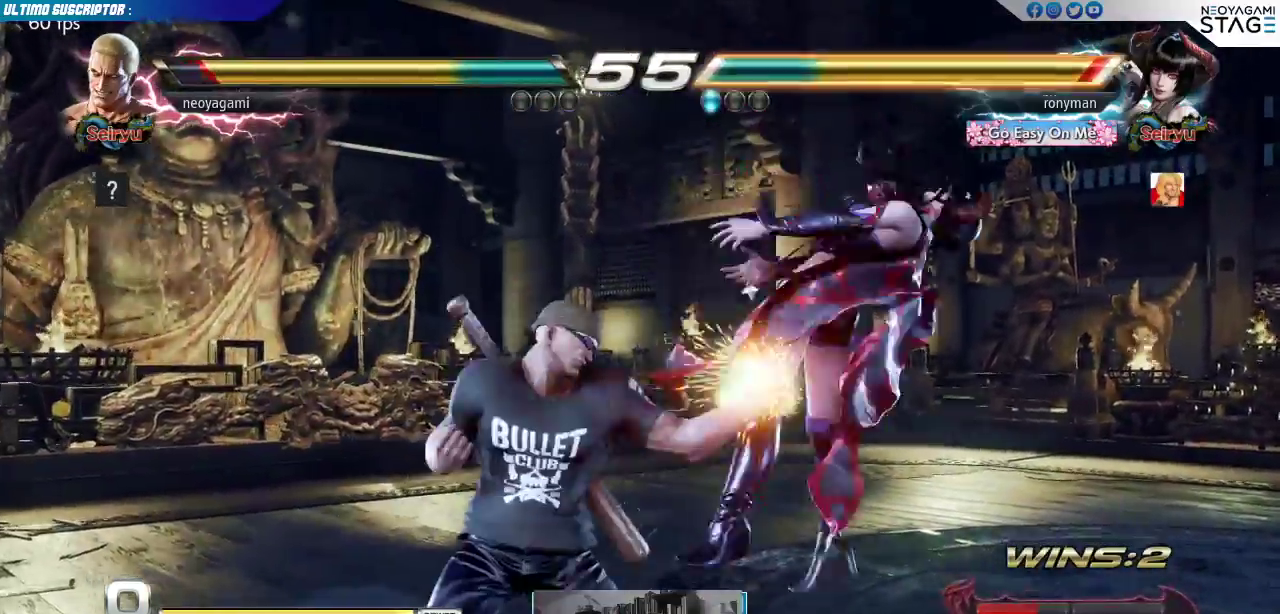
{"dt_ms": 500, "buttons": [], "left_stick": "center", "events": [[17, "TRIANGLE", "up"], [67, "TRIANGLE", "down"], [150, "TRIANGLE", "up"], [250, "left_stick", "center"]]}
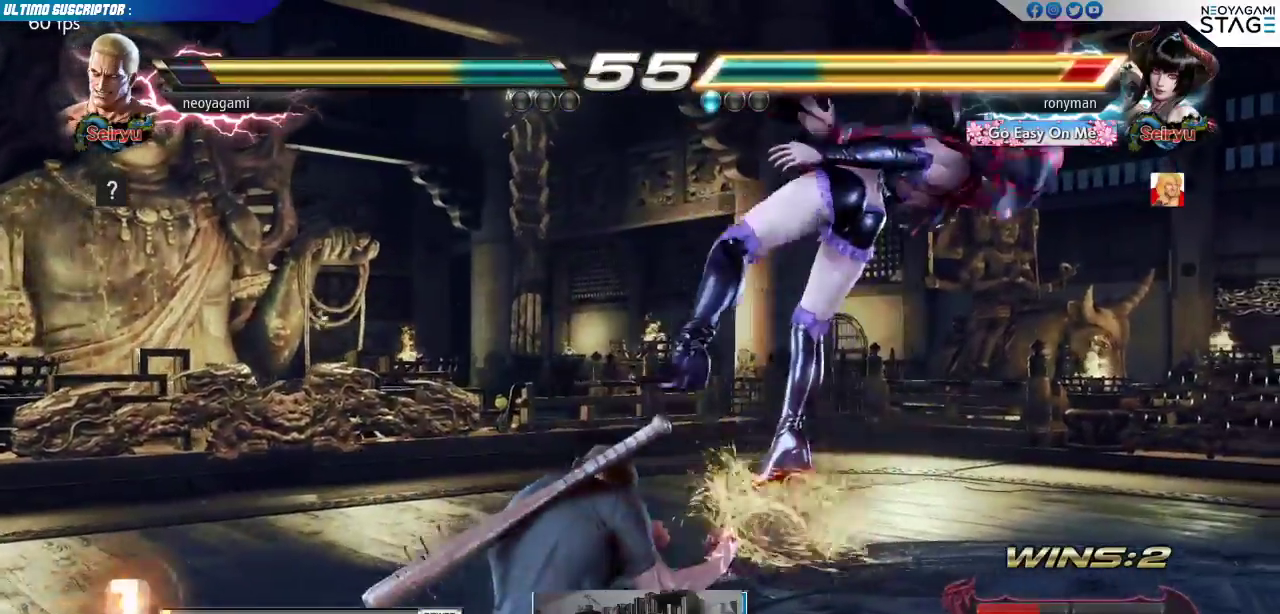
{"dt_ms": 500, "buttons": [], "left_stick": "center", "events": [[183, "SQUARE", "down"], [250, "SQUARE", "up"]]}
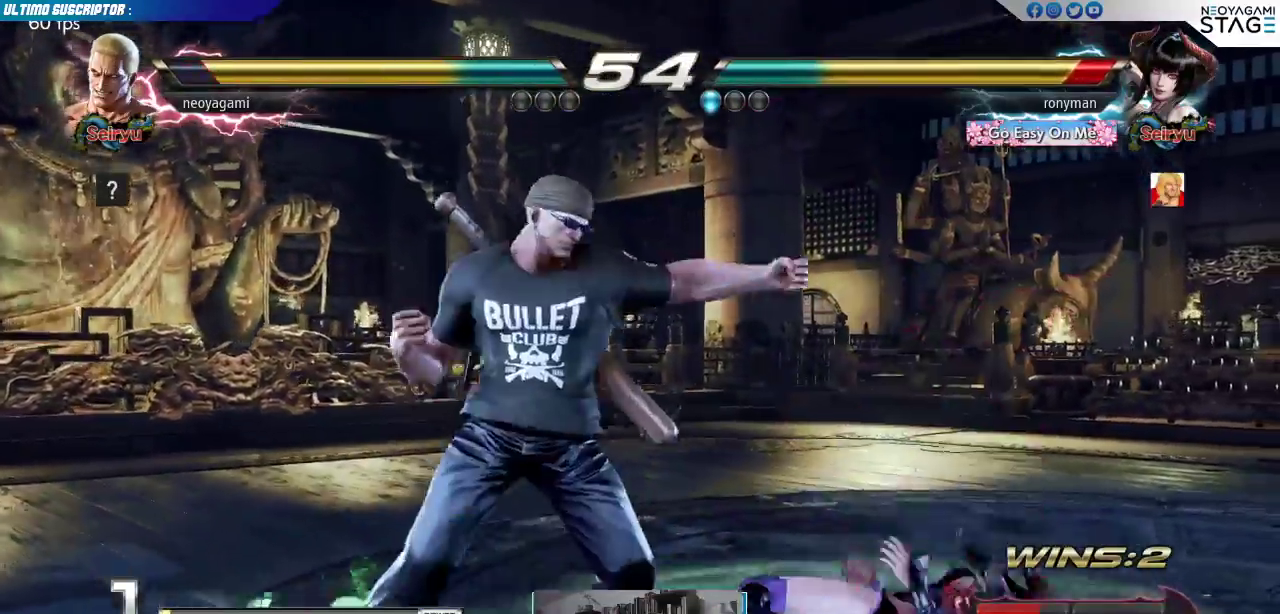
{"dt_ms": 500, "buttons": [], "left_stick": "left", "events": [[167, "left_stick", "left"], [250, "CROSS", "down"], [333, "CROSS", "up"], [383, "TRIANGLE", "down"], [450, "TRIANGLE", "up"]]}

## Problem statement
Print the entire listing above verbatim. No picture should be included.

## Response area
{"dt_ms": 500, "buttons": [], "left_stick": "center", "events": [[17, "TRIANGLE", "up"], [67, "TRIANGLE", "down"], [150, "TRIANGLE", "up"], [250, "left_stick", "center"]]}
{"dt_ms": 500, "buttons": [], "left_stick": "center", "events": [[183, "SQUARE", "down"], [250, "SQUARE", "up"]]}
{"dt_ms": 500, "buttons": [], "left_stick": "left", "events": [[167, "left_stick", "left"], [250, "CROSS", "down"], [333, "CROSS", "up"], [383, "TRIANGLE", "down"], [450, "TRIANGLE", "up"]]}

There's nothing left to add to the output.